Outside we followed Walt, with his Valentine’s gift, back to the truck. Walt, who had heard us kids talking, tossed the box into the truck and then walked us up to the Florist’s Shop. We went in there and he picked out two roses, a red one and a yellow one, and he had them wrapped individually. He then said to me, “Here you can give this to Cindy”, and he handed me the red one. He looked to Ricky and said, “Yellow ones are for friends on Valentine’s Day, so you can give this to her as a friend.”

We took our roses and Ricky asked, “Is Chucky going to marry Cindy?”

I said, “Nope.”

Walt said, “This ain’t about getting married, Ricky. This is about keeping the peace.”
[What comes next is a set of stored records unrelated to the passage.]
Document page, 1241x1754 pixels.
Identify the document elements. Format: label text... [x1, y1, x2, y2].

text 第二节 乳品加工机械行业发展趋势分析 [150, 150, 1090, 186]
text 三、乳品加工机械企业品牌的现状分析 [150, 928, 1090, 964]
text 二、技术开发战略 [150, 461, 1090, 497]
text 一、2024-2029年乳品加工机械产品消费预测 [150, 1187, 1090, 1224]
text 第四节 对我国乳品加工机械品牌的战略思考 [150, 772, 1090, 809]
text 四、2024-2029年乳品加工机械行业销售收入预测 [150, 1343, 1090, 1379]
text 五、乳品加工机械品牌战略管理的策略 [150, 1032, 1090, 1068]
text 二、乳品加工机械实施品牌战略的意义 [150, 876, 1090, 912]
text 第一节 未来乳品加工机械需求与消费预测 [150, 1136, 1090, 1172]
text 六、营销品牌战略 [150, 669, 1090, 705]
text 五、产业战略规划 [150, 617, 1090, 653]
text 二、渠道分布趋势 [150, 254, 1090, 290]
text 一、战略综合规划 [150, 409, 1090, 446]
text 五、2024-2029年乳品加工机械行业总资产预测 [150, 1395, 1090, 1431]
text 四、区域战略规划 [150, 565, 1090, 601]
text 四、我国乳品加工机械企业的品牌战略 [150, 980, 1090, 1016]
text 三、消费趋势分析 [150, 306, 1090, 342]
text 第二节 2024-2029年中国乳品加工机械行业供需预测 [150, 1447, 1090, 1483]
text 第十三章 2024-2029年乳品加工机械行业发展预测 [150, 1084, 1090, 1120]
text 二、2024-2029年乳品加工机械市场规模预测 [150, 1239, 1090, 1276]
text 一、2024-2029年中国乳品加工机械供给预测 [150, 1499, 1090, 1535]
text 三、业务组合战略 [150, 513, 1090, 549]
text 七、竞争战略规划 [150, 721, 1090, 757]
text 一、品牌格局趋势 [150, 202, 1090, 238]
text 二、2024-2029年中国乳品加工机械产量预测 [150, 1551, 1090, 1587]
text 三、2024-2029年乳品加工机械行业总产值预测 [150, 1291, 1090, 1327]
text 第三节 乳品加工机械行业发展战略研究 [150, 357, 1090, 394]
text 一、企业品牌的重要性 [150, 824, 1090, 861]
We climbed back into the truck and Rick asked, “But were we at war?”

Walt said, “No, but this keeps you from going to war.”

Later that day, close to supper time, Walt gave Tessie the candy box. She opened it and as soon as she took off the heart shaped lid you could smell the scent of mixed chocolates. She examined one and ate it. Ricky and I were both allowed to take one. We studied the little lumps of sugary delight and then carefully made our choices. I ended up with a hard mint chocolate and Rick got a chocolate caramel. As he chomped down slowly, working his teeth through the hard caramel, we heard Cindy come up onto the back porch. I let her in and she handed Ricky and me each a small envelope. Tessie then offered her a chocolate and Cindy managed to choose one containing almond clusters. I then opened my envelope and found not a card but a black and white snapshot of Cindy standing by a tree. Ricky then said to her, “Whaa ou gaa me for? I ain’t ou oy-friend?”

Despite the hard candy he talked through she understood and said, “No, you are my friend, that’s all.”

He opened his envelope and found a snapshot of a dead fish. He was thrilled and showed it to Walt and Tessie proudly.

We then both gave her our roses and she smiled and kind of turned away. Ricky, who had by now finished his caramel, followed her around and said, “Hey what are you crying for? Don’t you like flowers?”

She tried keeping away from him but he followed her across the room, so Tessie announced we could each have another chocolate. We all returned to the box and studied it carefully.

Ricky said, “I think there’s one of them lousy coconut ones in there.”

I said, “Or maybe one of them cherry flavored ones that taste like cough syrup?”

Cindy said, “Or something crispy, but you don’t know what it is.”

That was the worse, getting something you don’t know but feeling obligated to eat it anyway. I slowly moved my fingers toward a roundish dark chocolate one and Cindy said, “I don’t think so.” So I took up a chocolate square. It turned out to be a little wafer dipped in chocolate, nothing special, just a plain wafer. Cindy found a mint and Rick eagerly grabbed up a dark round one, tossed it into his mouth and then shouted, “Coconut!”